Look beneath the surface. Consider the ideas behind the work and remember that creation in any subject is a proxy for thinking and learning. We need to think about student work as representing unconscious or conscious decisions about what should be and ask ourselves what has informed those decisions. While the quality of students’ work may very well be the focus of the analysis, the work conveys significant information about how students think about science, what they understand about a social issue, or how they make sense of a character.

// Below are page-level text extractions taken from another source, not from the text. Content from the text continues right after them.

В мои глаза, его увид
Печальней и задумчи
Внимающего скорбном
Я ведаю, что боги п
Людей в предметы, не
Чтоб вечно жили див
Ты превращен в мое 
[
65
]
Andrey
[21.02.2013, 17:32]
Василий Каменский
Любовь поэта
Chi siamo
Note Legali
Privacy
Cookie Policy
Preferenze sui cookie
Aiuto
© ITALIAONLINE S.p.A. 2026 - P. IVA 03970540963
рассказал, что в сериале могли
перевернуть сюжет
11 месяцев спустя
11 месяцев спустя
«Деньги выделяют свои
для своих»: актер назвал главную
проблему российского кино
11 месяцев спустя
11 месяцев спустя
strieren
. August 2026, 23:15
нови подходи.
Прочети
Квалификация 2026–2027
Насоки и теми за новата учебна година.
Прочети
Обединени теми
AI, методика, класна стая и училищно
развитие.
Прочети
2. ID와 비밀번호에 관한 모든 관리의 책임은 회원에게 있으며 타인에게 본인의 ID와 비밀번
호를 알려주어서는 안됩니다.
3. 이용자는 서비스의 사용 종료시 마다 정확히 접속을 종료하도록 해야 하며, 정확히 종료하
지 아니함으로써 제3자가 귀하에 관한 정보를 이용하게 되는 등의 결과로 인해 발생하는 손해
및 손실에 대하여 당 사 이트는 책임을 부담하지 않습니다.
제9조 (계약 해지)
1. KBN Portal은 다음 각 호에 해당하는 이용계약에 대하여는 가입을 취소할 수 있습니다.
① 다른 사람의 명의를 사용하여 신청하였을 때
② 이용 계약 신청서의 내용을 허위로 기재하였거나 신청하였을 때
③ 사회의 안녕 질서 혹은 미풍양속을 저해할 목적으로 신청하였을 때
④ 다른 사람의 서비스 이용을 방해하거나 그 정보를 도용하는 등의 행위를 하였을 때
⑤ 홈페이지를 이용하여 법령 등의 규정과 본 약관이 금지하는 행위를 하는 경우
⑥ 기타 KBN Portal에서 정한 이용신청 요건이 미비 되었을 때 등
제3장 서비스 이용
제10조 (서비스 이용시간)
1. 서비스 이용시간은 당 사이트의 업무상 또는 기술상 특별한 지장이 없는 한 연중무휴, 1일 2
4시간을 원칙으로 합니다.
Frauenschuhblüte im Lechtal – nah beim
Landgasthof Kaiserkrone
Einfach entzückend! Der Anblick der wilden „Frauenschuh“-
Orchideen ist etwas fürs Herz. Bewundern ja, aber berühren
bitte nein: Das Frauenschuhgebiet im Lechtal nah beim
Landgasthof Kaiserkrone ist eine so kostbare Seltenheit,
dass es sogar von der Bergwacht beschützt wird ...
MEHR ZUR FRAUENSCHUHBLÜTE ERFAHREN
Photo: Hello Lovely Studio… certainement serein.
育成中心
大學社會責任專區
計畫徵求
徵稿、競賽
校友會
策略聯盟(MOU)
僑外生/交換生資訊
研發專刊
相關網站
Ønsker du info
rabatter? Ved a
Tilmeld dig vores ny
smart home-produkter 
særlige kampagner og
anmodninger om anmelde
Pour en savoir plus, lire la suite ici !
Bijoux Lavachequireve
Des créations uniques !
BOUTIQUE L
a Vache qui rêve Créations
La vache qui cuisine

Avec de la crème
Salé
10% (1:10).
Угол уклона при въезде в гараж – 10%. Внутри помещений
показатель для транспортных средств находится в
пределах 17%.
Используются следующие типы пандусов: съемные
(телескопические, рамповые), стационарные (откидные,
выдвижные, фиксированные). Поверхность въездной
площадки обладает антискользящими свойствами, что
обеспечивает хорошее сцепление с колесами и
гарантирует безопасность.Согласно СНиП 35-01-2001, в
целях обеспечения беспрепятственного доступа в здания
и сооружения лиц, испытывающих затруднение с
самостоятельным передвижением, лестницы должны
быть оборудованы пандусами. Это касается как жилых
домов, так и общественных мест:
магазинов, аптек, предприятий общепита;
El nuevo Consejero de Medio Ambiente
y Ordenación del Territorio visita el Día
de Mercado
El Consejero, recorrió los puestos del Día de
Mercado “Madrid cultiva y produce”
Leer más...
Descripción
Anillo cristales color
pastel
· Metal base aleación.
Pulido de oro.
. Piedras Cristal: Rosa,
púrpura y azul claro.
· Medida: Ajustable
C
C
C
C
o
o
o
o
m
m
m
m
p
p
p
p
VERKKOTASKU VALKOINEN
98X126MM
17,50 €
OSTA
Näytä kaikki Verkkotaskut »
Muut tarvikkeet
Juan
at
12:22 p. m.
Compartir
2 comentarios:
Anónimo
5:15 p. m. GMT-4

Ask questions. Even though we approach the analysis of student work to address specific needs and purposes, the work can raise questions that yield valuable and often surprising insights about the relationship between teaching and learning. Questions such as the following ones can lead to a
deeper exploration of teaching which could impact the quality of students’ learning. What led this student to approach this mathematics problem this way? Why are the transitions so uneven? How did the student come up with a wrong answer while following a reasonable logical process? How come the student can extract data from charts but not from tables? How similar is the quality of the writing in social studies? What is the relationship between what the student produced and the question his teachers asked him to consider?
Beyond the analysis
Quality deserves to be captured. One of the most useful by-products of the analysis of student work is the discovery of exemplars (samples of student work that illustrate the standard we want students to attain) and anchors (samples of student work that illustrate different levels of performance. Teachers can extract these samples and use them to help students, teachers, and parents anchor rubrics and checklists and internalize their meaning. These can be copied and used with other groups of students, teachers, or parents as a reference in future years.
Analyzing student work can be a rewarding and enriching experience for everyone. It can result in the accurate and timely diagnosis of student needs. It can also yield valuable information about the relationship between teaching and learning, and it can broker and disseminate teachers’ wisdom of practice. Given the scarcity of time for adult talk in schools, doing it thoughtfully is certainly worth the effort.